Le deuxième roman de Dima Abdallah, Bleu nuit dresse le portrait bouleversant d’un homme en proie à ses fantômes. Un récit dense et poétique sur la mémoire et l’impossibilité d’oublier.
Le narrateur, un journaliste en télétravail, vit cloîtré chez lui jusqu’au jour où il apprend la mort d’Alma. Il change alors radicalement de vie, décide de tout quitter et de vivre dans la rue. « Il se jette dans la rue comme on se jette d’un pont. » Il s’établit alors autour du cimetière du Père-Lachaise. Parce qu’il erre dans le quartier, il croise des femmes à qui il ne parle pas. Emma, Martha, Carla… Chaque rencontre rappelle un souvenir.
Si la guerre du Liban, celle-là même que Dima Adballah a fui à l’adolescence, est présente, c’est pour évoquer la difficulté à trouver sa place. Bleu nuit est le monologue d’un homme qui n’a pas réussi à trouver sa place dans un monde trop violent et qui est en guerre avec sa mémoire : il cherche à vivre pour oublier.
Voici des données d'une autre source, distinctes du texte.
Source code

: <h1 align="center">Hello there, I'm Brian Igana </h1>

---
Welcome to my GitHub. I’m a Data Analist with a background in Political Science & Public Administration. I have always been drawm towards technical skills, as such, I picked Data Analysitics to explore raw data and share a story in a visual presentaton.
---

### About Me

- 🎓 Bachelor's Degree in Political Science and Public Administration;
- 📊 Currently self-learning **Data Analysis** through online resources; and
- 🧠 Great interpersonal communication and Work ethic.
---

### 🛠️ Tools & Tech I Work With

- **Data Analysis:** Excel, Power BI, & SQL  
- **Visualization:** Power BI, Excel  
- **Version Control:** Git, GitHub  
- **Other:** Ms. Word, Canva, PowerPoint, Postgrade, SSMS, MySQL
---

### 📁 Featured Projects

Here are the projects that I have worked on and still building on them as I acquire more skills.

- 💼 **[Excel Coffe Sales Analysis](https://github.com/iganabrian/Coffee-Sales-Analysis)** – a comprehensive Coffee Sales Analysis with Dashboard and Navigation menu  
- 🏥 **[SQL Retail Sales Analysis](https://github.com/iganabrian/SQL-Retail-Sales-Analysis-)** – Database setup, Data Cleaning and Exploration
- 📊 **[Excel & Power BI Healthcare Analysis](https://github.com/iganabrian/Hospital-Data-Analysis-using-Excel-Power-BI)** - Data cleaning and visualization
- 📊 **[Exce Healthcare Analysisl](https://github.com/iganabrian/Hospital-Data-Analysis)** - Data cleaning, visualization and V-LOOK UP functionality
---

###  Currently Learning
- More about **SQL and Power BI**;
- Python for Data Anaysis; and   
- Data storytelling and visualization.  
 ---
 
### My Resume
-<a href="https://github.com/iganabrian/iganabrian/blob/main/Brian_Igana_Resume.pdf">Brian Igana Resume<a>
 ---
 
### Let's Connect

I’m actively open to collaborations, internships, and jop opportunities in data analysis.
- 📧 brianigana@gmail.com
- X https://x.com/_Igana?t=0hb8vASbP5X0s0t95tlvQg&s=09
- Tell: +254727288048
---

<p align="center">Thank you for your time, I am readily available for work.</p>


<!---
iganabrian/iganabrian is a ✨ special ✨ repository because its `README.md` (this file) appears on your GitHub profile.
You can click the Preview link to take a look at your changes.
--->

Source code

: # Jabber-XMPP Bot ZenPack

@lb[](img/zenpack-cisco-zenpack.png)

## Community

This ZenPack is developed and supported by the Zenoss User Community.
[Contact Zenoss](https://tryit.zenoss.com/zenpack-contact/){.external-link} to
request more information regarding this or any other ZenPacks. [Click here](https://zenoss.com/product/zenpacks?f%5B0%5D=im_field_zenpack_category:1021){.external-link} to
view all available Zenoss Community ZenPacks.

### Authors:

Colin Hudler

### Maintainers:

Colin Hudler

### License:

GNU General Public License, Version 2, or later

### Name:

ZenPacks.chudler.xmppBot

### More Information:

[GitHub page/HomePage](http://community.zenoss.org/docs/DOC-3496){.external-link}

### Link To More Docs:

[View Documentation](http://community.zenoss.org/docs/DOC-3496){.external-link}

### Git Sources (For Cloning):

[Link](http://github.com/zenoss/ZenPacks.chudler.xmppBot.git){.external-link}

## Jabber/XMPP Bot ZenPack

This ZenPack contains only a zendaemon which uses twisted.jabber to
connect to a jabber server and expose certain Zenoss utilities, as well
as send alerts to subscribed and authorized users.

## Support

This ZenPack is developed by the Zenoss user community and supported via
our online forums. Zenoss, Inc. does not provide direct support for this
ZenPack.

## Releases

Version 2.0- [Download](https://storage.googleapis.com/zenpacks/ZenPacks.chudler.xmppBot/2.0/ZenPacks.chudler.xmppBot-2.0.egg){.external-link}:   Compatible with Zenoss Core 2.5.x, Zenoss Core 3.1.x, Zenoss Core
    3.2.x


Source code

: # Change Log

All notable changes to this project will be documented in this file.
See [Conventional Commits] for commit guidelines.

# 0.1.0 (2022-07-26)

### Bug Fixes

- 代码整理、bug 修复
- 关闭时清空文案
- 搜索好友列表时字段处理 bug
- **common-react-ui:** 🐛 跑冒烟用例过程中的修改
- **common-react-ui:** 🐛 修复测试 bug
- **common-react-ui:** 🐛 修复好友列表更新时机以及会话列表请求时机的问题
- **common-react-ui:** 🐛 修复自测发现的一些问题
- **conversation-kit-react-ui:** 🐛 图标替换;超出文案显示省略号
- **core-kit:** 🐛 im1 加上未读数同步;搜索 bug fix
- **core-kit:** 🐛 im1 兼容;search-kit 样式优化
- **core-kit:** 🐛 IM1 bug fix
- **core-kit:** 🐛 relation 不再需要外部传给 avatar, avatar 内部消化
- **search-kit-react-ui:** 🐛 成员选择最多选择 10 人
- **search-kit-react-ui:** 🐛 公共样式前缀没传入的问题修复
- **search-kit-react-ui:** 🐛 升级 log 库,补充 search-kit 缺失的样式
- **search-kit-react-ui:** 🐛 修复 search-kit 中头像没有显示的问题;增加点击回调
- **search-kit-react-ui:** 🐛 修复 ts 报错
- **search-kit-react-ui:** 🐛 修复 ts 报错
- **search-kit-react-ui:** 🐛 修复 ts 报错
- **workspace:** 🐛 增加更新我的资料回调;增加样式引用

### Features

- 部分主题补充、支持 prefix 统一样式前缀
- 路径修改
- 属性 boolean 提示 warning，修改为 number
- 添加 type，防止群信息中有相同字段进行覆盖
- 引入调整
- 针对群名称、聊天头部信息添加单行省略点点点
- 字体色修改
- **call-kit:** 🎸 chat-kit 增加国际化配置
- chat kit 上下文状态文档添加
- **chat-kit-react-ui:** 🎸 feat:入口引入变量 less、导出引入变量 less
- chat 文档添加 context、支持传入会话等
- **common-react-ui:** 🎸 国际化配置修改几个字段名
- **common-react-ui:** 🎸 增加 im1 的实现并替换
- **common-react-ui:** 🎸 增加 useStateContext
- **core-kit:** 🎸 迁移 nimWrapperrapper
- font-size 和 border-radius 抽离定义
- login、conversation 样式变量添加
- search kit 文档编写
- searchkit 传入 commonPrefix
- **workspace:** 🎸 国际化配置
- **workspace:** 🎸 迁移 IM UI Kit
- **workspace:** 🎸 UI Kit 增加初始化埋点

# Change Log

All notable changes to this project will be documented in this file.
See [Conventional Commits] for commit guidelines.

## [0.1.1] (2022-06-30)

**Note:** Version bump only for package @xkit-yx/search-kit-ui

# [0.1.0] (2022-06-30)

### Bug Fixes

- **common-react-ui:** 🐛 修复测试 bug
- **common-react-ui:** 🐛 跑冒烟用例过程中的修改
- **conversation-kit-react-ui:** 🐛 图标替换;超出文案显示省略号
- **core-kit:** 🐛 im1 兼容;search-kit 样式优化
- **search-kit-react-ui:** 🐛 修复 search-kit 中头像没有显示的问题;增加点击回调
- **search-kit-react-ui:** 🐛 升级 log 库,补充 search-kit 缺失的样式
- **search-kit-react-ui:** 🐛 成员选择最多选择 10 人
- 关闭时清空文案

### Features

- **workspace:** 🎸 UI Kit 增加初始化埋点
Mais « Oublier est un acte involontaire. On ne peut pas vouloir oublier », rappelle l’auteure.
Sans domicile, dans cette situation de solitude poussée à l’extrême, le narrateur converse avec des auteurs et leurs romans sur des sujets qui font écho à sa vie. Il cite Proust et ses madeleines auxquelles il trouve « un goût amer », Baudelaire, Sartre, Aragon, … Pour finalement, dans le dernier quart du livre, écrire sur des carnets. « Pour un homme qui veut oublier, c’est un mauvais choix », s’amuse Dima Abdallah.
Au contact du monde, le narrateur va créer sa propre mémoire. Une mémoire sensorielle avant tout.
« Je crois que cette mémoire poétique est la plus puissante de toutes. Elle est invincible. Elle est faite de tout ce qu’on a senti et ressenti. Ce qu’on a vécu et ce qu’on a senti ne peuvent être séparés. Je dirais même plus : ce qu’on a vécu est avant tout ce qu’on a senti. »
Dima Abdallah explore la mémoire comme une archéologue : en fouillant, révélant une strate après l’autre. Dans ce récit rythmé, elle donne voix à un personnage angoissé, hypersensible dont les hallucinations se muent en visions poétiques. Superbe.

Bleu nuit
Dima Abdallah
Sabine Wespieser éditeur, 2022, 226 pages.